ABOUT THIS TASK:
For each of the three statements below, decide whether it agrees with the article on North Aurora Days, answering yes or no and quoting the words of the article that decide it. 1. The festival runs from Friday through Sunday. 2. Max Herwig died at a hospital in North Aurora. 3. The emergency vehicle lights and sirens parade begins at Clock Tower Plaza.

NORTH AURORA – From an emergency vehicle show to a pet parade, this weekend's North Aurora Days will offer an array of activities.

It also is a time for friends and families to get together.

"It's like a family reunion," said Mark Gaffino, chairman of the North Aurora Days Committee that is in charge of organizing the summer festival. "You see people there that you only see once a year, and some people who have moved out of town come back for the festival."

The festival kicks off Friday and runs through Sunday. Gaffino acknowledged this year's festival is bittersweet because of the recent passing of former village trustee Max Herwig, who served as the North Aurora Days Committee chairman for many years.

North Aurora village trustees have approved a proclamation declaring Friday to be Max Herwig Day in the village. Herwig died suddenly June 4 at Edward Hospital in Naperville. He was 67.

Herwig’s family will be presented with a plaque honoring him Friday night at the festival site at Clock Tower Plaza, at Randall Road and Oak Street.

The festival will feature old favorites, including the popular emergency vehicle lights and sirens parade, which will begin at 7 p.m. Friday at the Cinemark Tinseltown USA movie theater, at 320 S. Lincolnway, North Aurora, then head north on Route 31 to John Street. The parade will go past the festival site at Clock Tower Plaza.

DATA UNDER STUDY:

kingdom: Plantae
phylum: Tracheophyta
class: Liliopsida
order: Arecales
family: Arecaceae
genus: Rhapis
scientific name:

* * *

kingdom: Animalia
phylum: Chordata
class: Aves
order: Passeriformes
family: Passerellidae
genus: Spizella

COMPLETED EXERCISE:
1. Yes: "The festival kicks off Friday and runs through Sunday."
2. No: "Herwig died suddenly June 4 at Edward Hospital in Naperville."
3. No: "which will begin at 7 p.m. Friday at the Cinemark Tinseltown USA movie theater"